[cap-talk] membrane challenge - an Attack!
jed at nersc.gov
Wed Nov 17 20:11:58 EST 2004
At 09:56 AM 11/17/2004, Karp, Alan H wrote:
>First of all, let me make it clear that Jed's attack, even if it is
>valid, doesn't qualify for the $100.
You had made that clear previously and I restated it in the original
"Attack!" message where I said, "I'm of course not doing
so to "win" anything, but to illustrate a point..."
>It attacks a particular piece of code written in E,
I think the attack is doing a bit more than attacking a particular
piece of code written in E. As you may have noted there is no
reference to the E code in the attack I believe the attack is
probing somewhat deeper, perhaps as much into the notion of
a membrane, but I hope also at the basic notion of capabilities.
>but no one has claimed that you can't write insecure
>code in E. The prize is for showing a failure of language based control
Right. This attack has nothing to do with the issue of language
based enforcement of rights. It just occurred to me when I saw
MarcS's "membrane" implementations for his class.
>Second, I don't think Jed's attack is valid. The critical flaw in the
>argument is that Bob "independently has a capability to the SN server".
>This capability (SNC) is a hole in the membrane. It effectively puts
>the SN server inside the membrane for FMCfoo and outside for SNC.

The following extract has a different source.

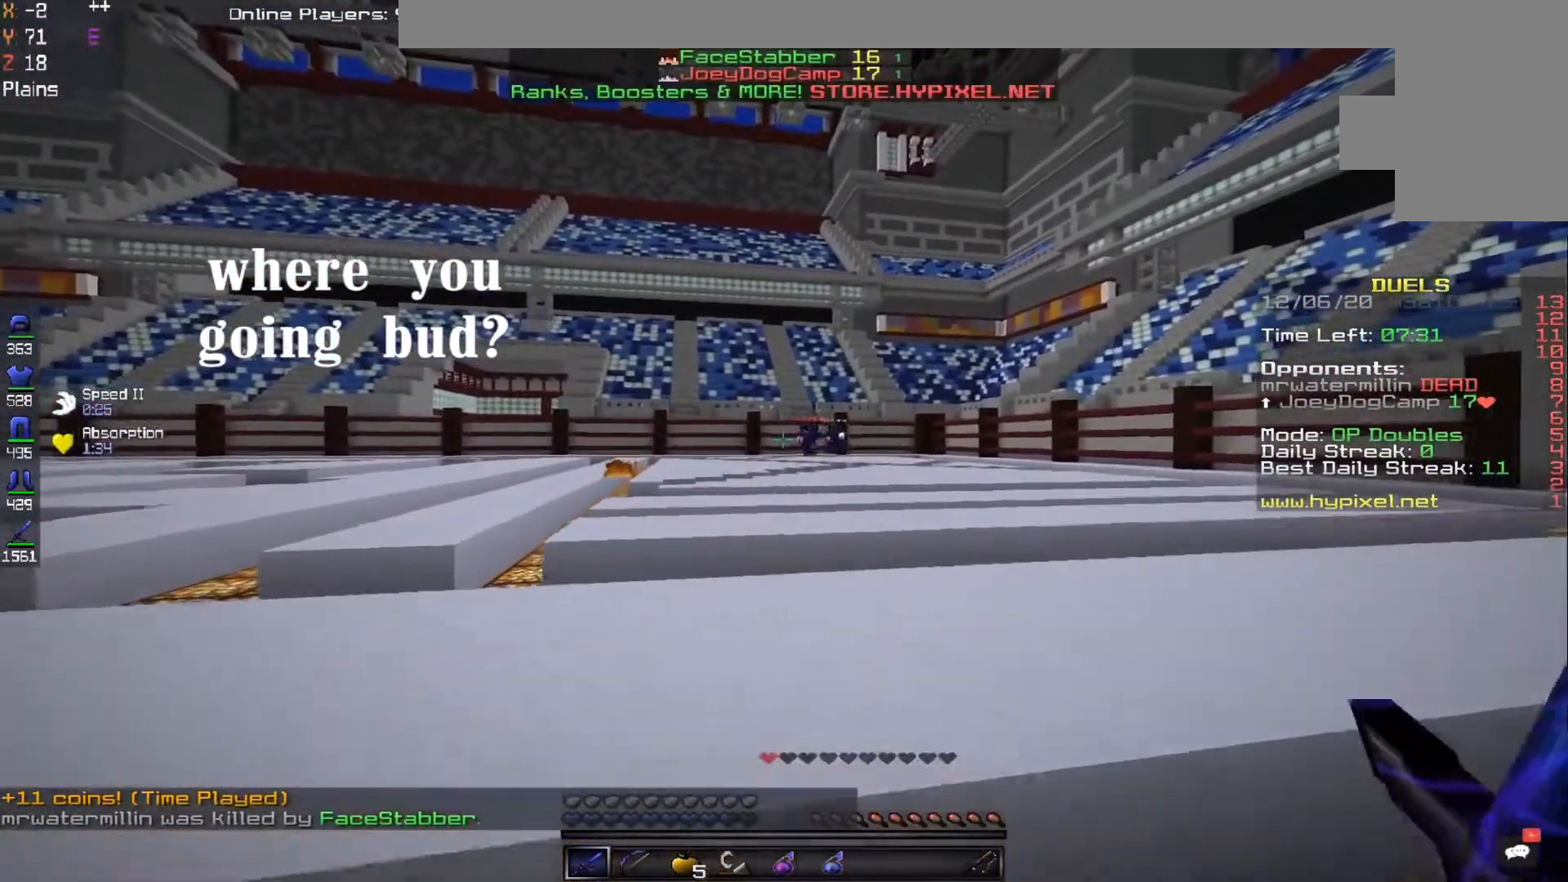
{"keys": ["w"], "mouse": [], "events": []}
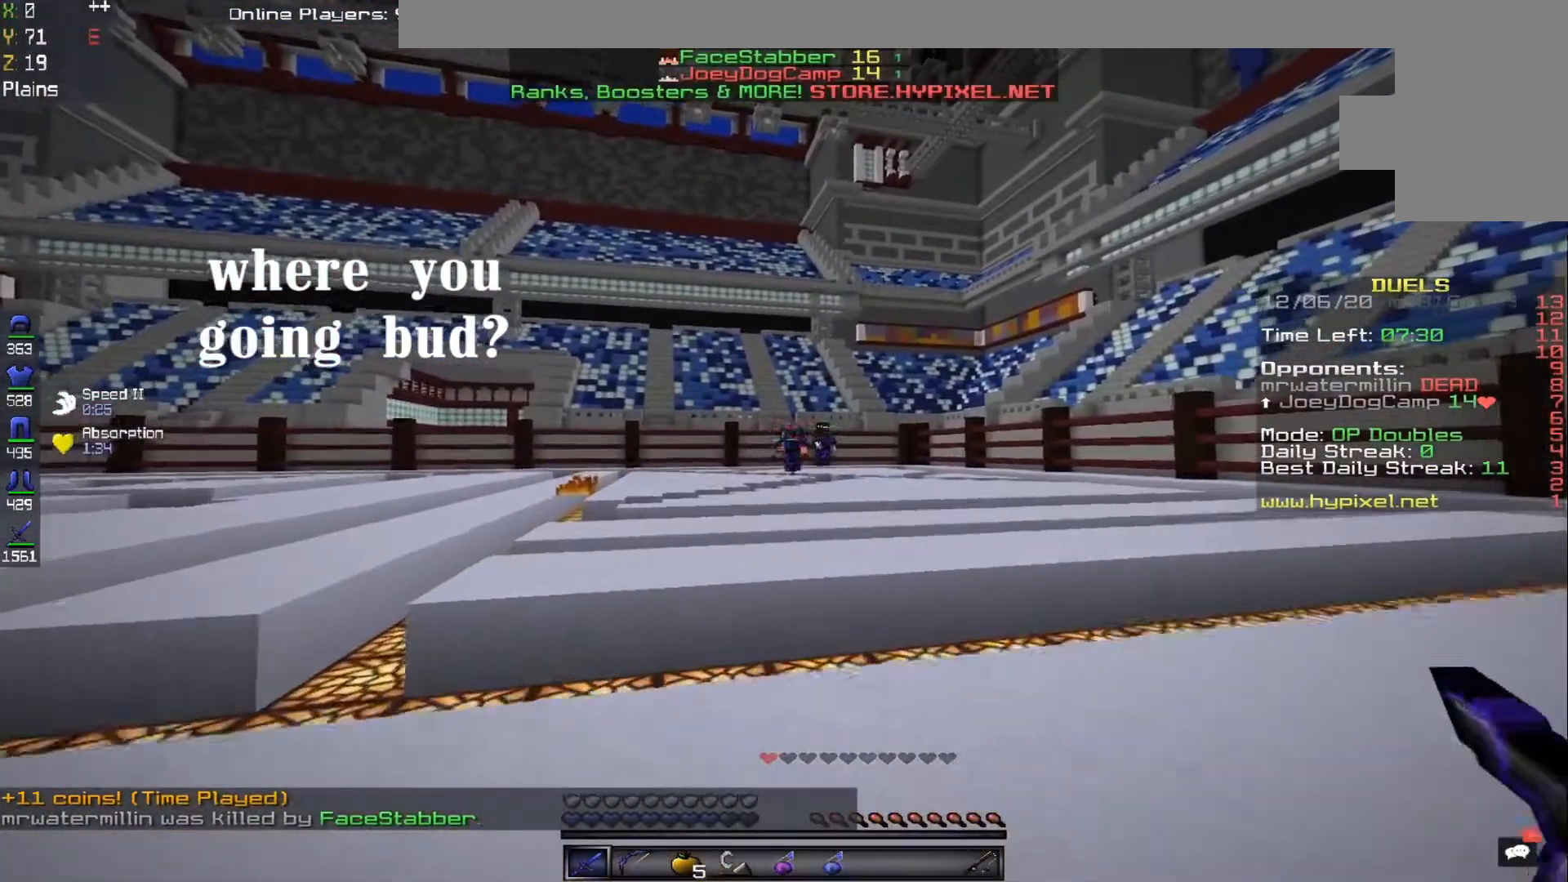
{"keys": ["w"], "mouse": [], "events": []}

>Straddling the membrane in this way defeats the whole purpose of
>building a membrane in the first place.
I don't agree. The above is somewhat like the argument that David
Wagner raised. Please see my responses to his message. If
membranes are only effective when a destination for a revokable
membrane capability is confined by the source of membraned
capability then I would say that membranes have very limited
>You've got to be careful even if references to the SN server pass
>through the membrane. For example, passing SNC to David via a different
>membrane can allow Bob to violate revocation. I believe you've got to
>have a different SN server for each membrane in order to be able to
>permanently revoke an authority.
I'm glad at least that we're having this discussion. If somehow the
nature of the revocable rights that are passed to Bob or other rights
that Bob has can invalidate the revocability of capabilities passed through
a membrane then at least it seems to place what seem to me
severe limits on what on can expect of a membrane and perhaps
even revocable capabilities in general. It also seems to suggest
something about the way people are thinking about communicating
revocable rights. That is the thinking seems to be not in terms of
communication to mutually suspicious processes but instead to
processes that are otherwise constrained - e.g. they can't have
other rights (such as SN) and perhaps even must be effectively
confined. That is very far from what I understood the membrane
concept to mean, so I'd like to reach consensus on that topic.